How a Q&A Agent Uses Hierarchical Clustering to Route Customer Questions Without Retraining
Most production Q&A agents need to route questions to the right handler without forcing users through multi-turn menus. This clustering approach gives a concrete, low-dependency recipe—TF-IDF, Ward linkage, cosine similarity, and a UUID trick—that slots into existing Python stacks and avoids the cost and latency of embedding models for straightforward intent routing.
Customer questions vary wildly in phrasing but collapse into a handful of real topics—refunds, shipping, repairs. A B2B support agent built on TF-IDF vectorization and Ward-linkage hierarchical clustering discovers those topics automatically from historical logs. Each cluster gets a UUID instead of a numeric index, which avoids collisions when the system runs in distributed environments or persists results across batches.
New questions are handled incrementally: the system transforms them using the original vocabulary, measures cosine similarity against each cluster's centroid, and either assigns them to an existing group or spawns a new cluster when similarity drops below a threshold.
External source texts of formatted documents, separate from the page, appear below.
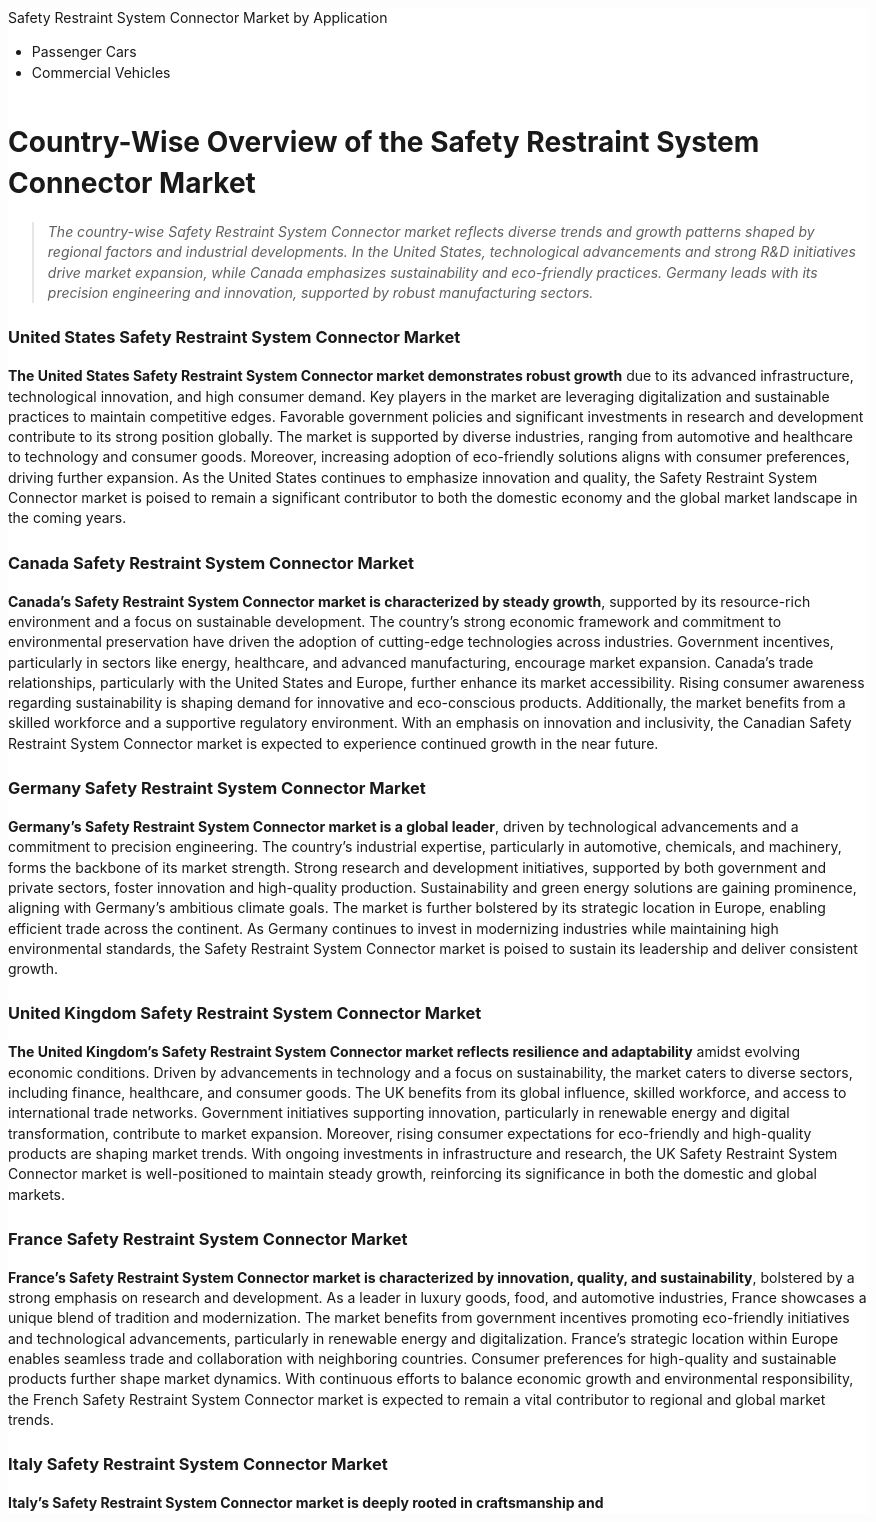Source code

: Safety Restraint System Connector Market by Application</h3><ul><li>Passenger Cars</li><li>Commercial Vehicles</li></ul><h1><span class="">Country-Wise Overview of the Safety Restraint System Connector Market<br /></span></h1><blockquote><p><em><span class="">The country-wise Safety Restraint System Connector market reflects diverse trends and growth patterns shaped by regional factors and industrial developments. In the United States, technological advancements and strong R&amp;D initiatives drive market expansion, while Canada emphasizes sustainability and eco-friendly practices. Germany leads with its precision engineering and innovation, supported by robust manufacturing sectors.</span></em></p></blockquote><h3><strong>United States Safety Restraint System Connector Market</strong></h3><p><strong>The United States Safety Restraint System Connector market demonstrates robust growth</strong> due to its advanced infrastructure, technological innovation, and high consumer demand. Key players in the market are leveraging digitalization and sustainable practices to maintain competitive edges. Favorable government policies and significant investments in research and development contribute to its strong position globally. The market is supported by diverse industries, ranging from automotive and healthcare to technology and consumer goods. Moreover, increasing adoption of eco-friendly solutions aligns with consumer preferences, driving further expansion. As the United States continues to emphasize innovation and quality, the Safety Restraint System Connector market is poised to remain a significant contributor to both the domestic economy and the global market landscape in the coming years.</p><h3><strong>Canada Safety Restraint System Connector Market</strong></h3><p><strong>Canada&rsquo;s Safety Restraint System Connector market is characterized by steady growth</strong>, supported by its resource-rich environment and a focus on sustainable development. The country&rsquo;s strong economic framework and commitment to environmental preservation have driven the adoption of cutting-edge technologies across industries. Government incentives, particularly in sectors like energy, healthcare, and advanced manufacturing, encourage market expansion. Canada&rsquo;s trade relationships, particularly with the United States and Europe, further enhance its market accessibility. Rising consumer awareness regarding sustainability is shaping demand for innovative and eco-conscious products. Additionally, the market benefits from a skilled workforce and a supportive regulatory environment. With an emphasis on innovation and inclusivity, the Canadian Safety Restraint System Connector market is expected to experience continued growth in the near future.</p><h3><strong>Germany Safety Restraint System Connector Market</strong></h3><p><strong>Germany&rsquo;s Safety Restraint System Connector market is a global leader</strong>, driven by technological advancements and a commitment to precision engineering. The country&rsquo;s industrial expertise, particularly in automotive, chemicals, and machinery, forms the backbone of its market strength. Strong research and development initiatives, supported by both government and private sectors, foster innovation and high-quality production. Sustainability and green energy solutions are gaining prominence, aligning with Germany&rsquo;s ambitious climate goals. The market is further bolstered by its strategic location in Europe, enabling efficient trade across the continent. As Germany continues to invest in modernizing industries while maintaining high environmental standards, the Safety Restraint System Connector market is poised to sustain its leadership and deliver consistent growth.</p><h3><strong>United Kingdom Safety Restraint System Connector Market</strong></h3><p><strong>The United Kingdom&rsquo;s Safety Restraint System Connector market reflects resilience and adaptability</strong> amidst evolving economic conditions. Driven by advancements in technology and a focus on sustainability, the market caters to diverse sectors, including finance, healthcare, and consumer goods. The UK benefits from its global influence, skilled workforce, and access to international trade networks. Government initiatives supporting innovation, particularly in renewable energy and digital transformation, contribute to market expansion. Moreover, rising consumer expectations for eco-friendly and high-quality products are shaping market trends. With ongoing investments in infrastructure and research, the UK Safety Restraint System Connector market is well-positioned to maintain steady growth, reinforcing its significance in both the domestic and global markets.</p><h3><strong>France Safety Restraint System Connector Market</strong></h3><p><strong>France&rsquo;s Safety Restraint System Connector market is characterized by innovation, quality, and sustainability</strong>, bolstered by a strong emphasis on research and development. As a leader in luxury goods, food, and automotive industries, France showcases a unique blend of tradition and modernization. The market benefits from government incentives promoting eco-friendly initiatives and technological advancements, particularly in renewable energy and digitalization. France&rsquo;s strategic location within Europe enables seamless trade and collaboration with neighboring countries. Consumer preferences for high-quality and sustainable products further shape market dynamics. With continuous efforts to balance economic growth and environmental responsibility, the French Safety Restraint System Connector market is expected to remain a vital contributor to regional and global market trends.</p><h3><strong>Italy Safety Restraint System Connector Market</strong></h3><p><strong>Italy&rsquo;s Safety Restraint System Connector market is deeply rooted in craftsmanship and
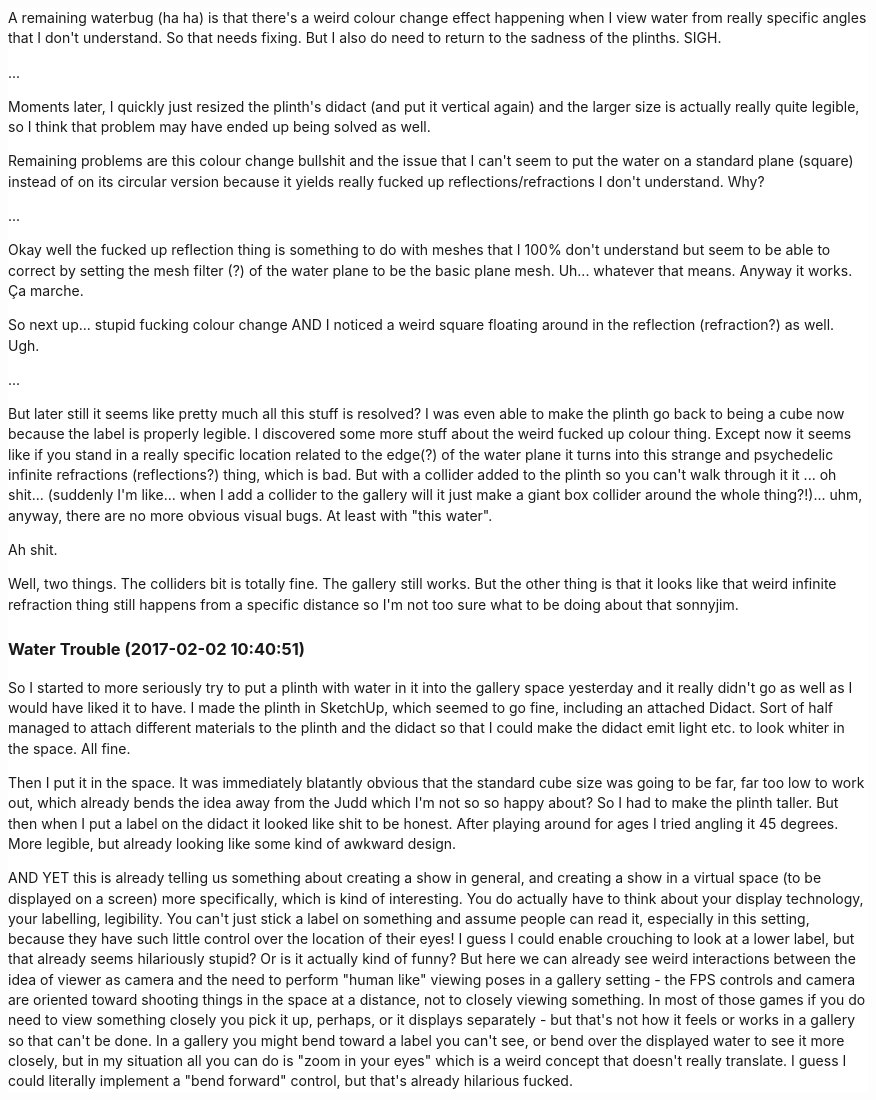 A remaining waterbug (ha ha) is that there's a weird colour change effect happening when I view water from really specific angles that I don't understand. So that needs fixing. But I also do need to return to the sadness of the plinths. SIGH.

...

Moments later, I quickly just resized the plinth's didact (and put it vertical again) and the larger size is actually really quite legible, so I think that problem may have ended up being solved as well.

Remaining problems are this colour change bullshit and the issue that I can't seem to put the water on a standard plane (square) instead of on its circular version because it yields really fucked up reflections/refractions I don't understand. Why?

...

Okay well the fucked up reflection thing is something to do with meshes that I 100% don't understand but seem to be able to correct by setting the mesh filter (?) of the water plane to be the basic plane mesh. Uh... whatever that means. Anyway it works. Ça marche.

So next up... stupid fucking colour change AND I noticed a weird square floating around in the reflection (refraction?) as well. Ugh.

...

But later still it seems like pretty much all this stuff is resolved? I was even able to make the plinth go back to being a cube now because the label is properly legible. I discovered some more stuff about the weird fucked up colour thing. Except now it seems like if you stand in a really specific location related to the edge(?) of the water plane it turns into this strange and psychedelic infinite refractions (reflections?) thing, which is bad. But with a collider added to the plinth so you can't walk through it it ... oh shit... (suddenly I'm like... when I add a collider to the gallery will it just make a giant box collider around the whole thing?!)... uhm, anyway, there are no more obvious visual bugs. At least with "this water".

Ah shit.

Well, two things. The colliders bit is totally fine. The gallery still works. But the other thing is that it looks like that weird infinite refraction thing still happens from a specific distance so I'm not too sure what to be doing about that sonnyjim.

### Water Trouble (2017-02-02 10:40:51)

So I started to more seriously try to put a plinth with water in it into the gallery space yesterday and it really didn't go as well as I would have liked it to have. I made the plinth in SketchUp, which seemed to go fine, including an attached Didact. Sort of half managed to attach different materials to the plinth and the didact so that I could make the didact emit light etc. to look whiter in the space. All fine.

Then I put it in the space. It was immediately blatantly obvious that the standard cube size was going to be far, far too low to work out, which already bends the idea away from the Judd which I'm not so so happy about? So I had to make the plinth taller. But then when I put a label on the didact it looked like shit to be honest. After playing around for ages I tried angling it 45 degrees. More legible, but already looking like some kind of awkward design.

AND YET this is already telling us something about creating a show in general, and creating a show in a virtual space (to be displayed on a screen) more specifically, which is kind of interesting. You do actually have to think about your display technology, your labelling, legibility. You can't just stick a label on something and assume people can read it, especially in this setting, because they have such little control over the location of their eyes! I guess I could enable crouching to look at a lower label, but that already seems hilariously stupid? Or is it actually kind of funny? But here we can already see weird interactions between the idea of viewer as camera and the need to perform "human like" viewing poses in a gallery setting - the FPS controls and camera are oriented toward shooting things in the space at a distance, not to closely viewing something. In most of those games if you do need to view something closely you pick it up, perhaps, or it displays separately - but that's not how it feels or works in a gallery so that can't be done. In a gallery you might bend toward a label you can't see, or bend over the displayed water to see it more closely, but in my situation all you can do is "zoom in your eyes" which is a weird concept that doesn't really translate. I guess I could literally implement a "bend forward" control, but that's already hilarious fucked.
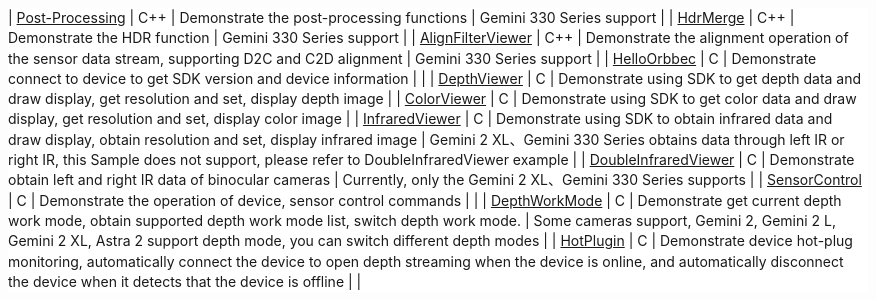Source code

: | [Post-Processing](./cpp/Sample-PostProcessing/)            | C++      | Demonstrate the post-processing functions                                                                                                                                                                                                 | Gemini 330 Series support                                                                                                                                                                                                                                                  |
| [HdrMerge](./cpp/Sample-HdrMerge/)                         | C++      | Demonstrate the HDR function                                                                                                                                                                                                              | Gemini 330 Series support                                                                                                                                                                                                                                                  |
| [AlignFilterViewer](./cpp/Sample-AlignFilterViewer/)       | C++      | Demonstrate the alignment operation of the sensor data stream, supporting D2C and C2D alignment                                                                                                                                           | Gemini 330 Series support                                                                                                                                                                                                                                                  |
| [HelloOrbbec](./c/Sample-HelloOrbbec/)                     | C        | Demonstrate connect to device to get SDK version and device information                                                                                                                                                                   |                                                                                                                                                                                                                                                                            |
| [DepthViewer](./c/Sample-DepthViewer/)                     | C        | Demonstrate using SDK to get depth data and draw display, get resolution and set, display depth image                                                                                                                                     |
| [ColorViewer](./c/Sample-ColorViewer/)                     | C        | Demonstrate using SDK to get color data and draw display, get resolution and set, display color image                                                                                                                                     |
| [InfraredViewer](./c/Sample-InfraredViewer/)               | C        | Demonstrate using SDK to obtain infrared data and draw display, obtain resolution and set, display infrared image                                                                                                                         | Gemini 2 XL、Gemini 330 Series obtains data through left IR or right IR, this Sample does not support, please refer to DoubleInfraredViewer example                                                                                                                         |
| [DoubleInfraredViewer](./c/Sample-DoubleInfraredViewer/)   | C        | Demonstrate obtain left and right IR data of binocular cameras                                                                                                                                                                            | Currently, only the Gemini 2 XL、Gemini 330 Series supports                                                                                                                                                                                                                 |
| [SensorControl](./c/Sample-SensorControl/)                 | C        | Demonstrate the operation of device, sensor control commands                                                                                                                                                                              |                                                                                                                                                                                                                                                                            |
| [DepthWorkMode](./c/Sample-DepthWorkMode/)                 | C        | Demonstrate get current depth work mode, obtain supported depth work mode list, switch depth work mode.                                                                                                                                   | Some cameras support, Gemini 2, Gemini 2 L, Gemini 2 XL, Astra 2 support depth mode, you can switch different depth modes                                                                                                                                                  |
| [HotPlugin](./c/Sample-HotPlugin/)                         | C        | Demonstrate device hot-plug monitoring, automatically connect the device to open depth streaming when the device is online, and automatically disconnect the device when it detects that the device is offline                            |                                                                                                                                                                                                                                                                            |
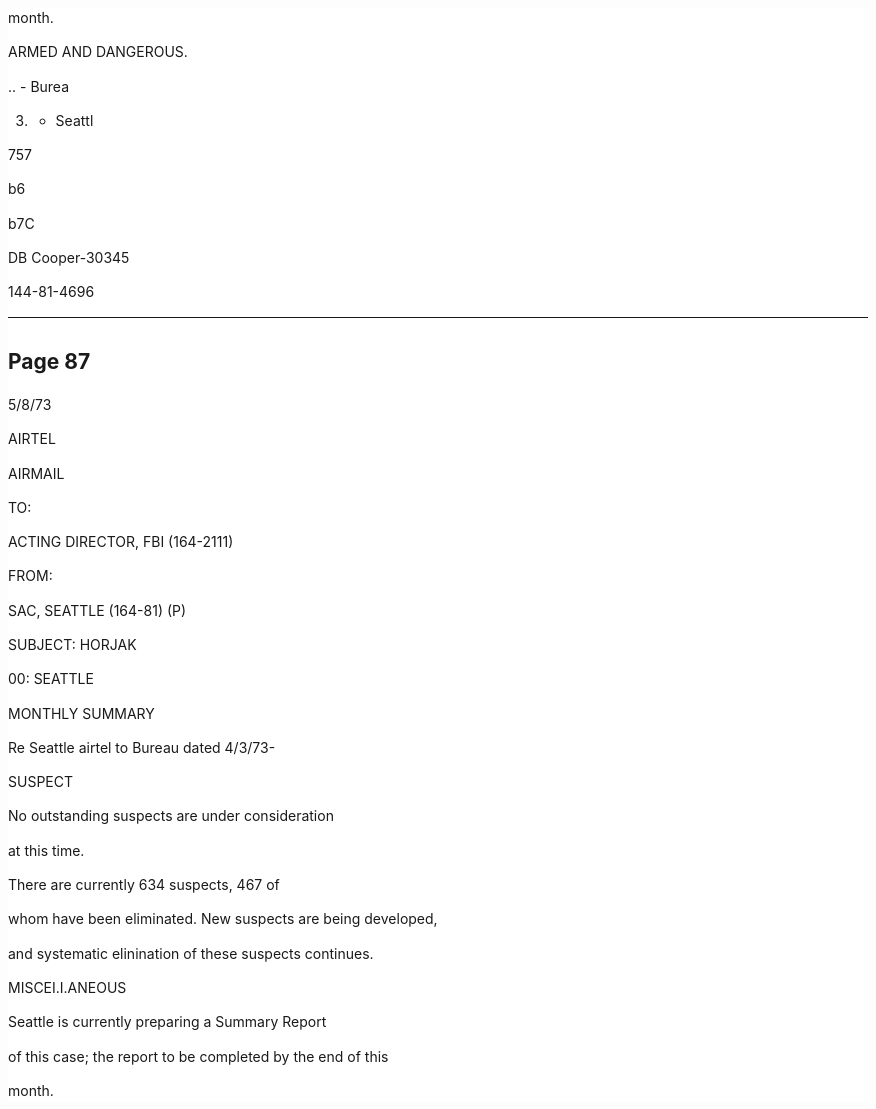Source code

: month.

ARMED AND DANGEROUS.

.. - Burea

3) - Seattl

757

b6

b7C

DB Cooper-30345

144-81-4696

---

## Page 87

5/8/73

AIRTEL

AIRMAIL

TO:

ACTING DIRECTOR, FBI (164-2111)

FROM:

SAC, SEATTLE (164-81) (P)

SUBJECT: HORJAK

00: SEATTLE

MONTHLY SUMMARY

Re Seattle airtel to Bureau dated 4/3/73-

SUSPECT

No outstanding suspects are under consideration

at this time.

There are currently 634 suspects, 467 of

whom have been eliminated. New suspects are being developed,

and systematic elinination of these suspects continues.

MISCEI.I.ANEOUS

Seattle is currently preparing a Summary Report

of this case; the report to be completed by the end of this

month.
The centroid updates with a moving average, so clusters drift to stay current without full retraining.
The pipeline includes TextRank keyword extraction so each cluster carries a human-readable label, and the UUID scheme keeps identifiers stable across restarts and database writes. The approach works for small-to-medium text sets where O(n²) clustering cost is acceptable and where the team needs interpretable, hierarchical groupings rather than a flat K-Means partition.
Using UUIDs as cluster identifiers is a small but sharp design choice: numeric indices are ephemeral and ambiguous across runs, while UUIDs make the clustering output directly serializable and safe for distributed coordination.
The incremental prediction step calls `transform` rather than `fit_transform` on new text—a detail that is easy to miss but critical for keeping the vector space consistent with the original clustering.
Ward linkage is chosen specifically because it minimizes within-cluster variance and produces compact, similarly sized clusters, which matters when downstream handlers expect roughly uniform group sizes.
The 0.3 similarity threshold is presented as an empirical starting point, not a universal constant; tuning it controls the trade-off between cluster fragmentation and noise tolerance.
TF-IDF ignores synonymy and word order, so the system will struggle with paraphrases that share no vocabulary—an explicit limitation that points toward embedding-based upgrades for teams that outgrow this baseline.